## Re:"Odd" TP question

In article <364AEE61.749AE...@rug.ac.be>, Ike.Castel...@rug.ac.be says...

##### Quote

>You can use the odd-command in pascal.

>var

> cointer, sum, number : integer;

>begin

> sum := 0;

> read (number);

> for cointer := 1 to number do

> begin

> if odd(cointer) do

> sum := sum + cointer;

> end;

>write (sum);

>end;

You are absolutely correct.

But there is an alternative solution which is much faster when N is large.

Suppose there is a second problem which ask the sum of 1 to 100.

Instead of using a loop to sum that one by one, we can simply use

symmetry

1 2 3 ........ 98 99 100

There are 50 pairs of {[100 + 1], [99 + 2], [98 + 3], ...}.

So the answer will be 101*50=5050.

Return back to the original problem (i.e. sum odd from 1 to N).

Here is an alternative solution using similar symmetry trick, as below.

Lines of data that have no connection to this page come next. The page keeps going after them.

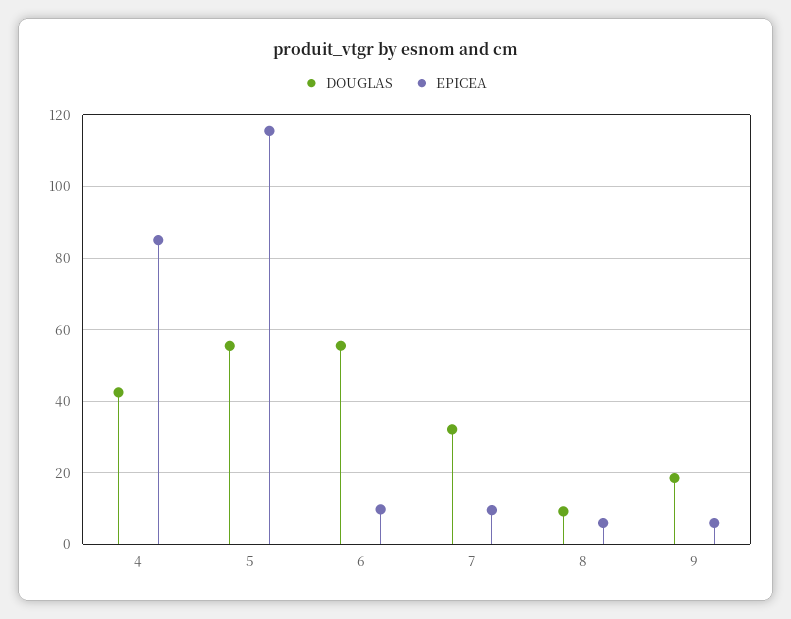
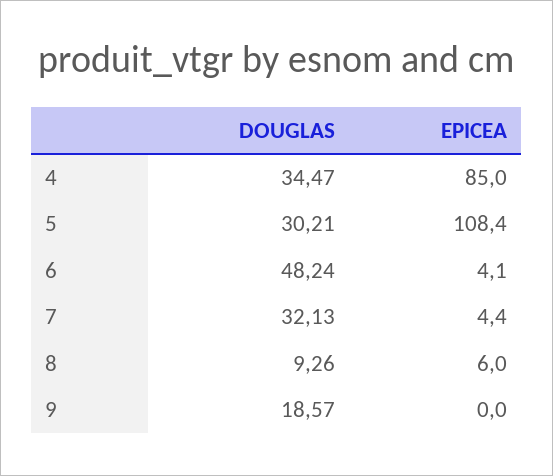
  {
    "DOUGLAS": {
-     "4": 42,
+     "4": 34.47,
-     "5": 56,
+     "5": 30.21,
-     "6": 56,
+     "6": 48.24,
      "7": 32.13,
      "8": 9.26,
      "9": 18.57
    },
    "EPICEA": {
      "4": 85,
-     "5": 116,
+     "5": 108.4,
-     "6": 10,
+     "6": 4.1,
-     "7": 10,
+     "7": 4.4,
      "8": 6,
-     "9": 6
+     "9": 0
    }
  }

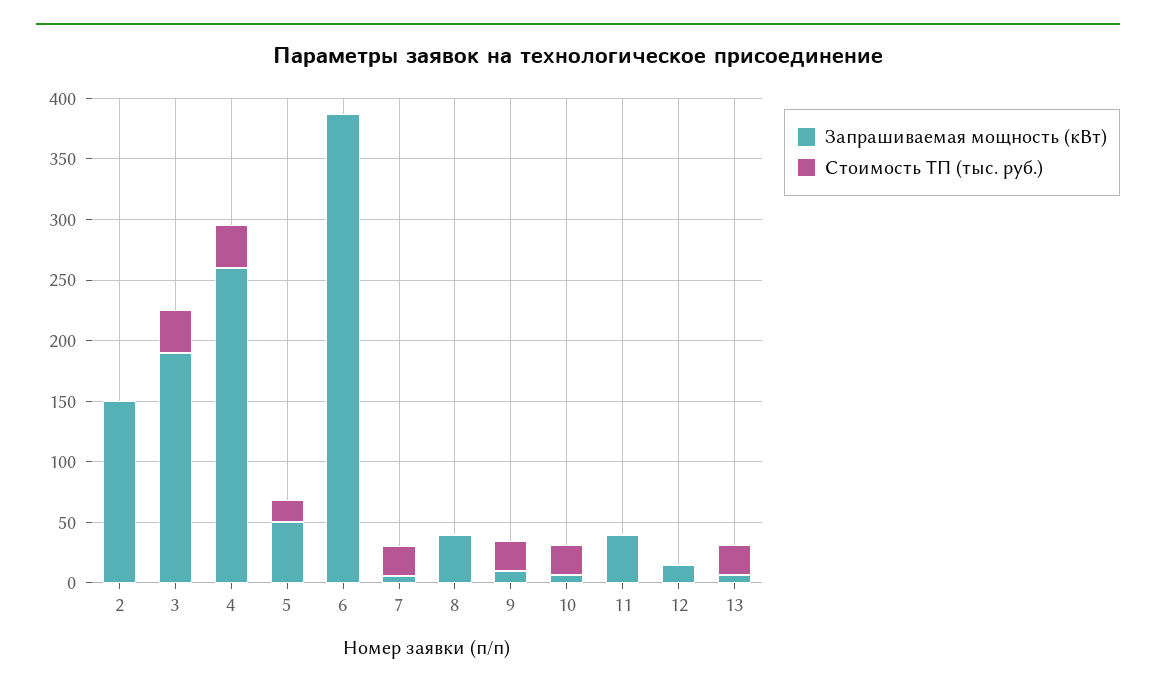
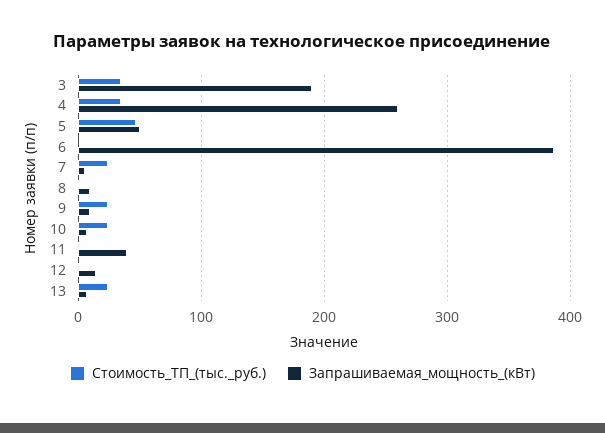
  {
    "Запрашиваемая мощность (кВт)": {
-     "2": 150,
      "3": 190,
      "4": 260,
      "5": 50,
      "6": 390,
      "7": 10,
-     "8": 40,
+     "8": 10,
      "9": 10,
      "10": 10,
      "11": 40,
      "12": 20,
      "13": 10
    },
    "Стоимость ТП (тыс. руб.)": {
-     "2": 0,
      "3": 40,
      "4": 40,
-     "5": 20,
+     "5": 50,
      "6": 0,
      "7": 20,
      "8": 0,
      "9": 20,
      "10": 20,
      "11": 0,
      "12": 0,
      "13": 20
    }
  }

Function sum_odd_by_symmetry ( N : integer) : integer;

var

tmp, M, sum : integer;

begin

if odd(N) then

begin

tmp := (N + 1) div 2; { N + 1 equals sum of such a pair}

{ Divide it by 2 to count only half of odd & even}

sum := tmp * tmp; { tmp also equal the number of such pairs}

end

else

begin

M := N - 1; {if N is even, count it down by 1 to get the odd}

tmp := N div 2; { N equals sum of such a pair}

{ Divide it by 2 to count only half of odd & even}

sum := tmp * tmp; { tmp also equal the number of such pairs}

end;

sum_odd_by_symmetry := sum;

end;

Check with both approaches, they both return the same answer :)

You can even do it by hand without a computer if you understand the trick.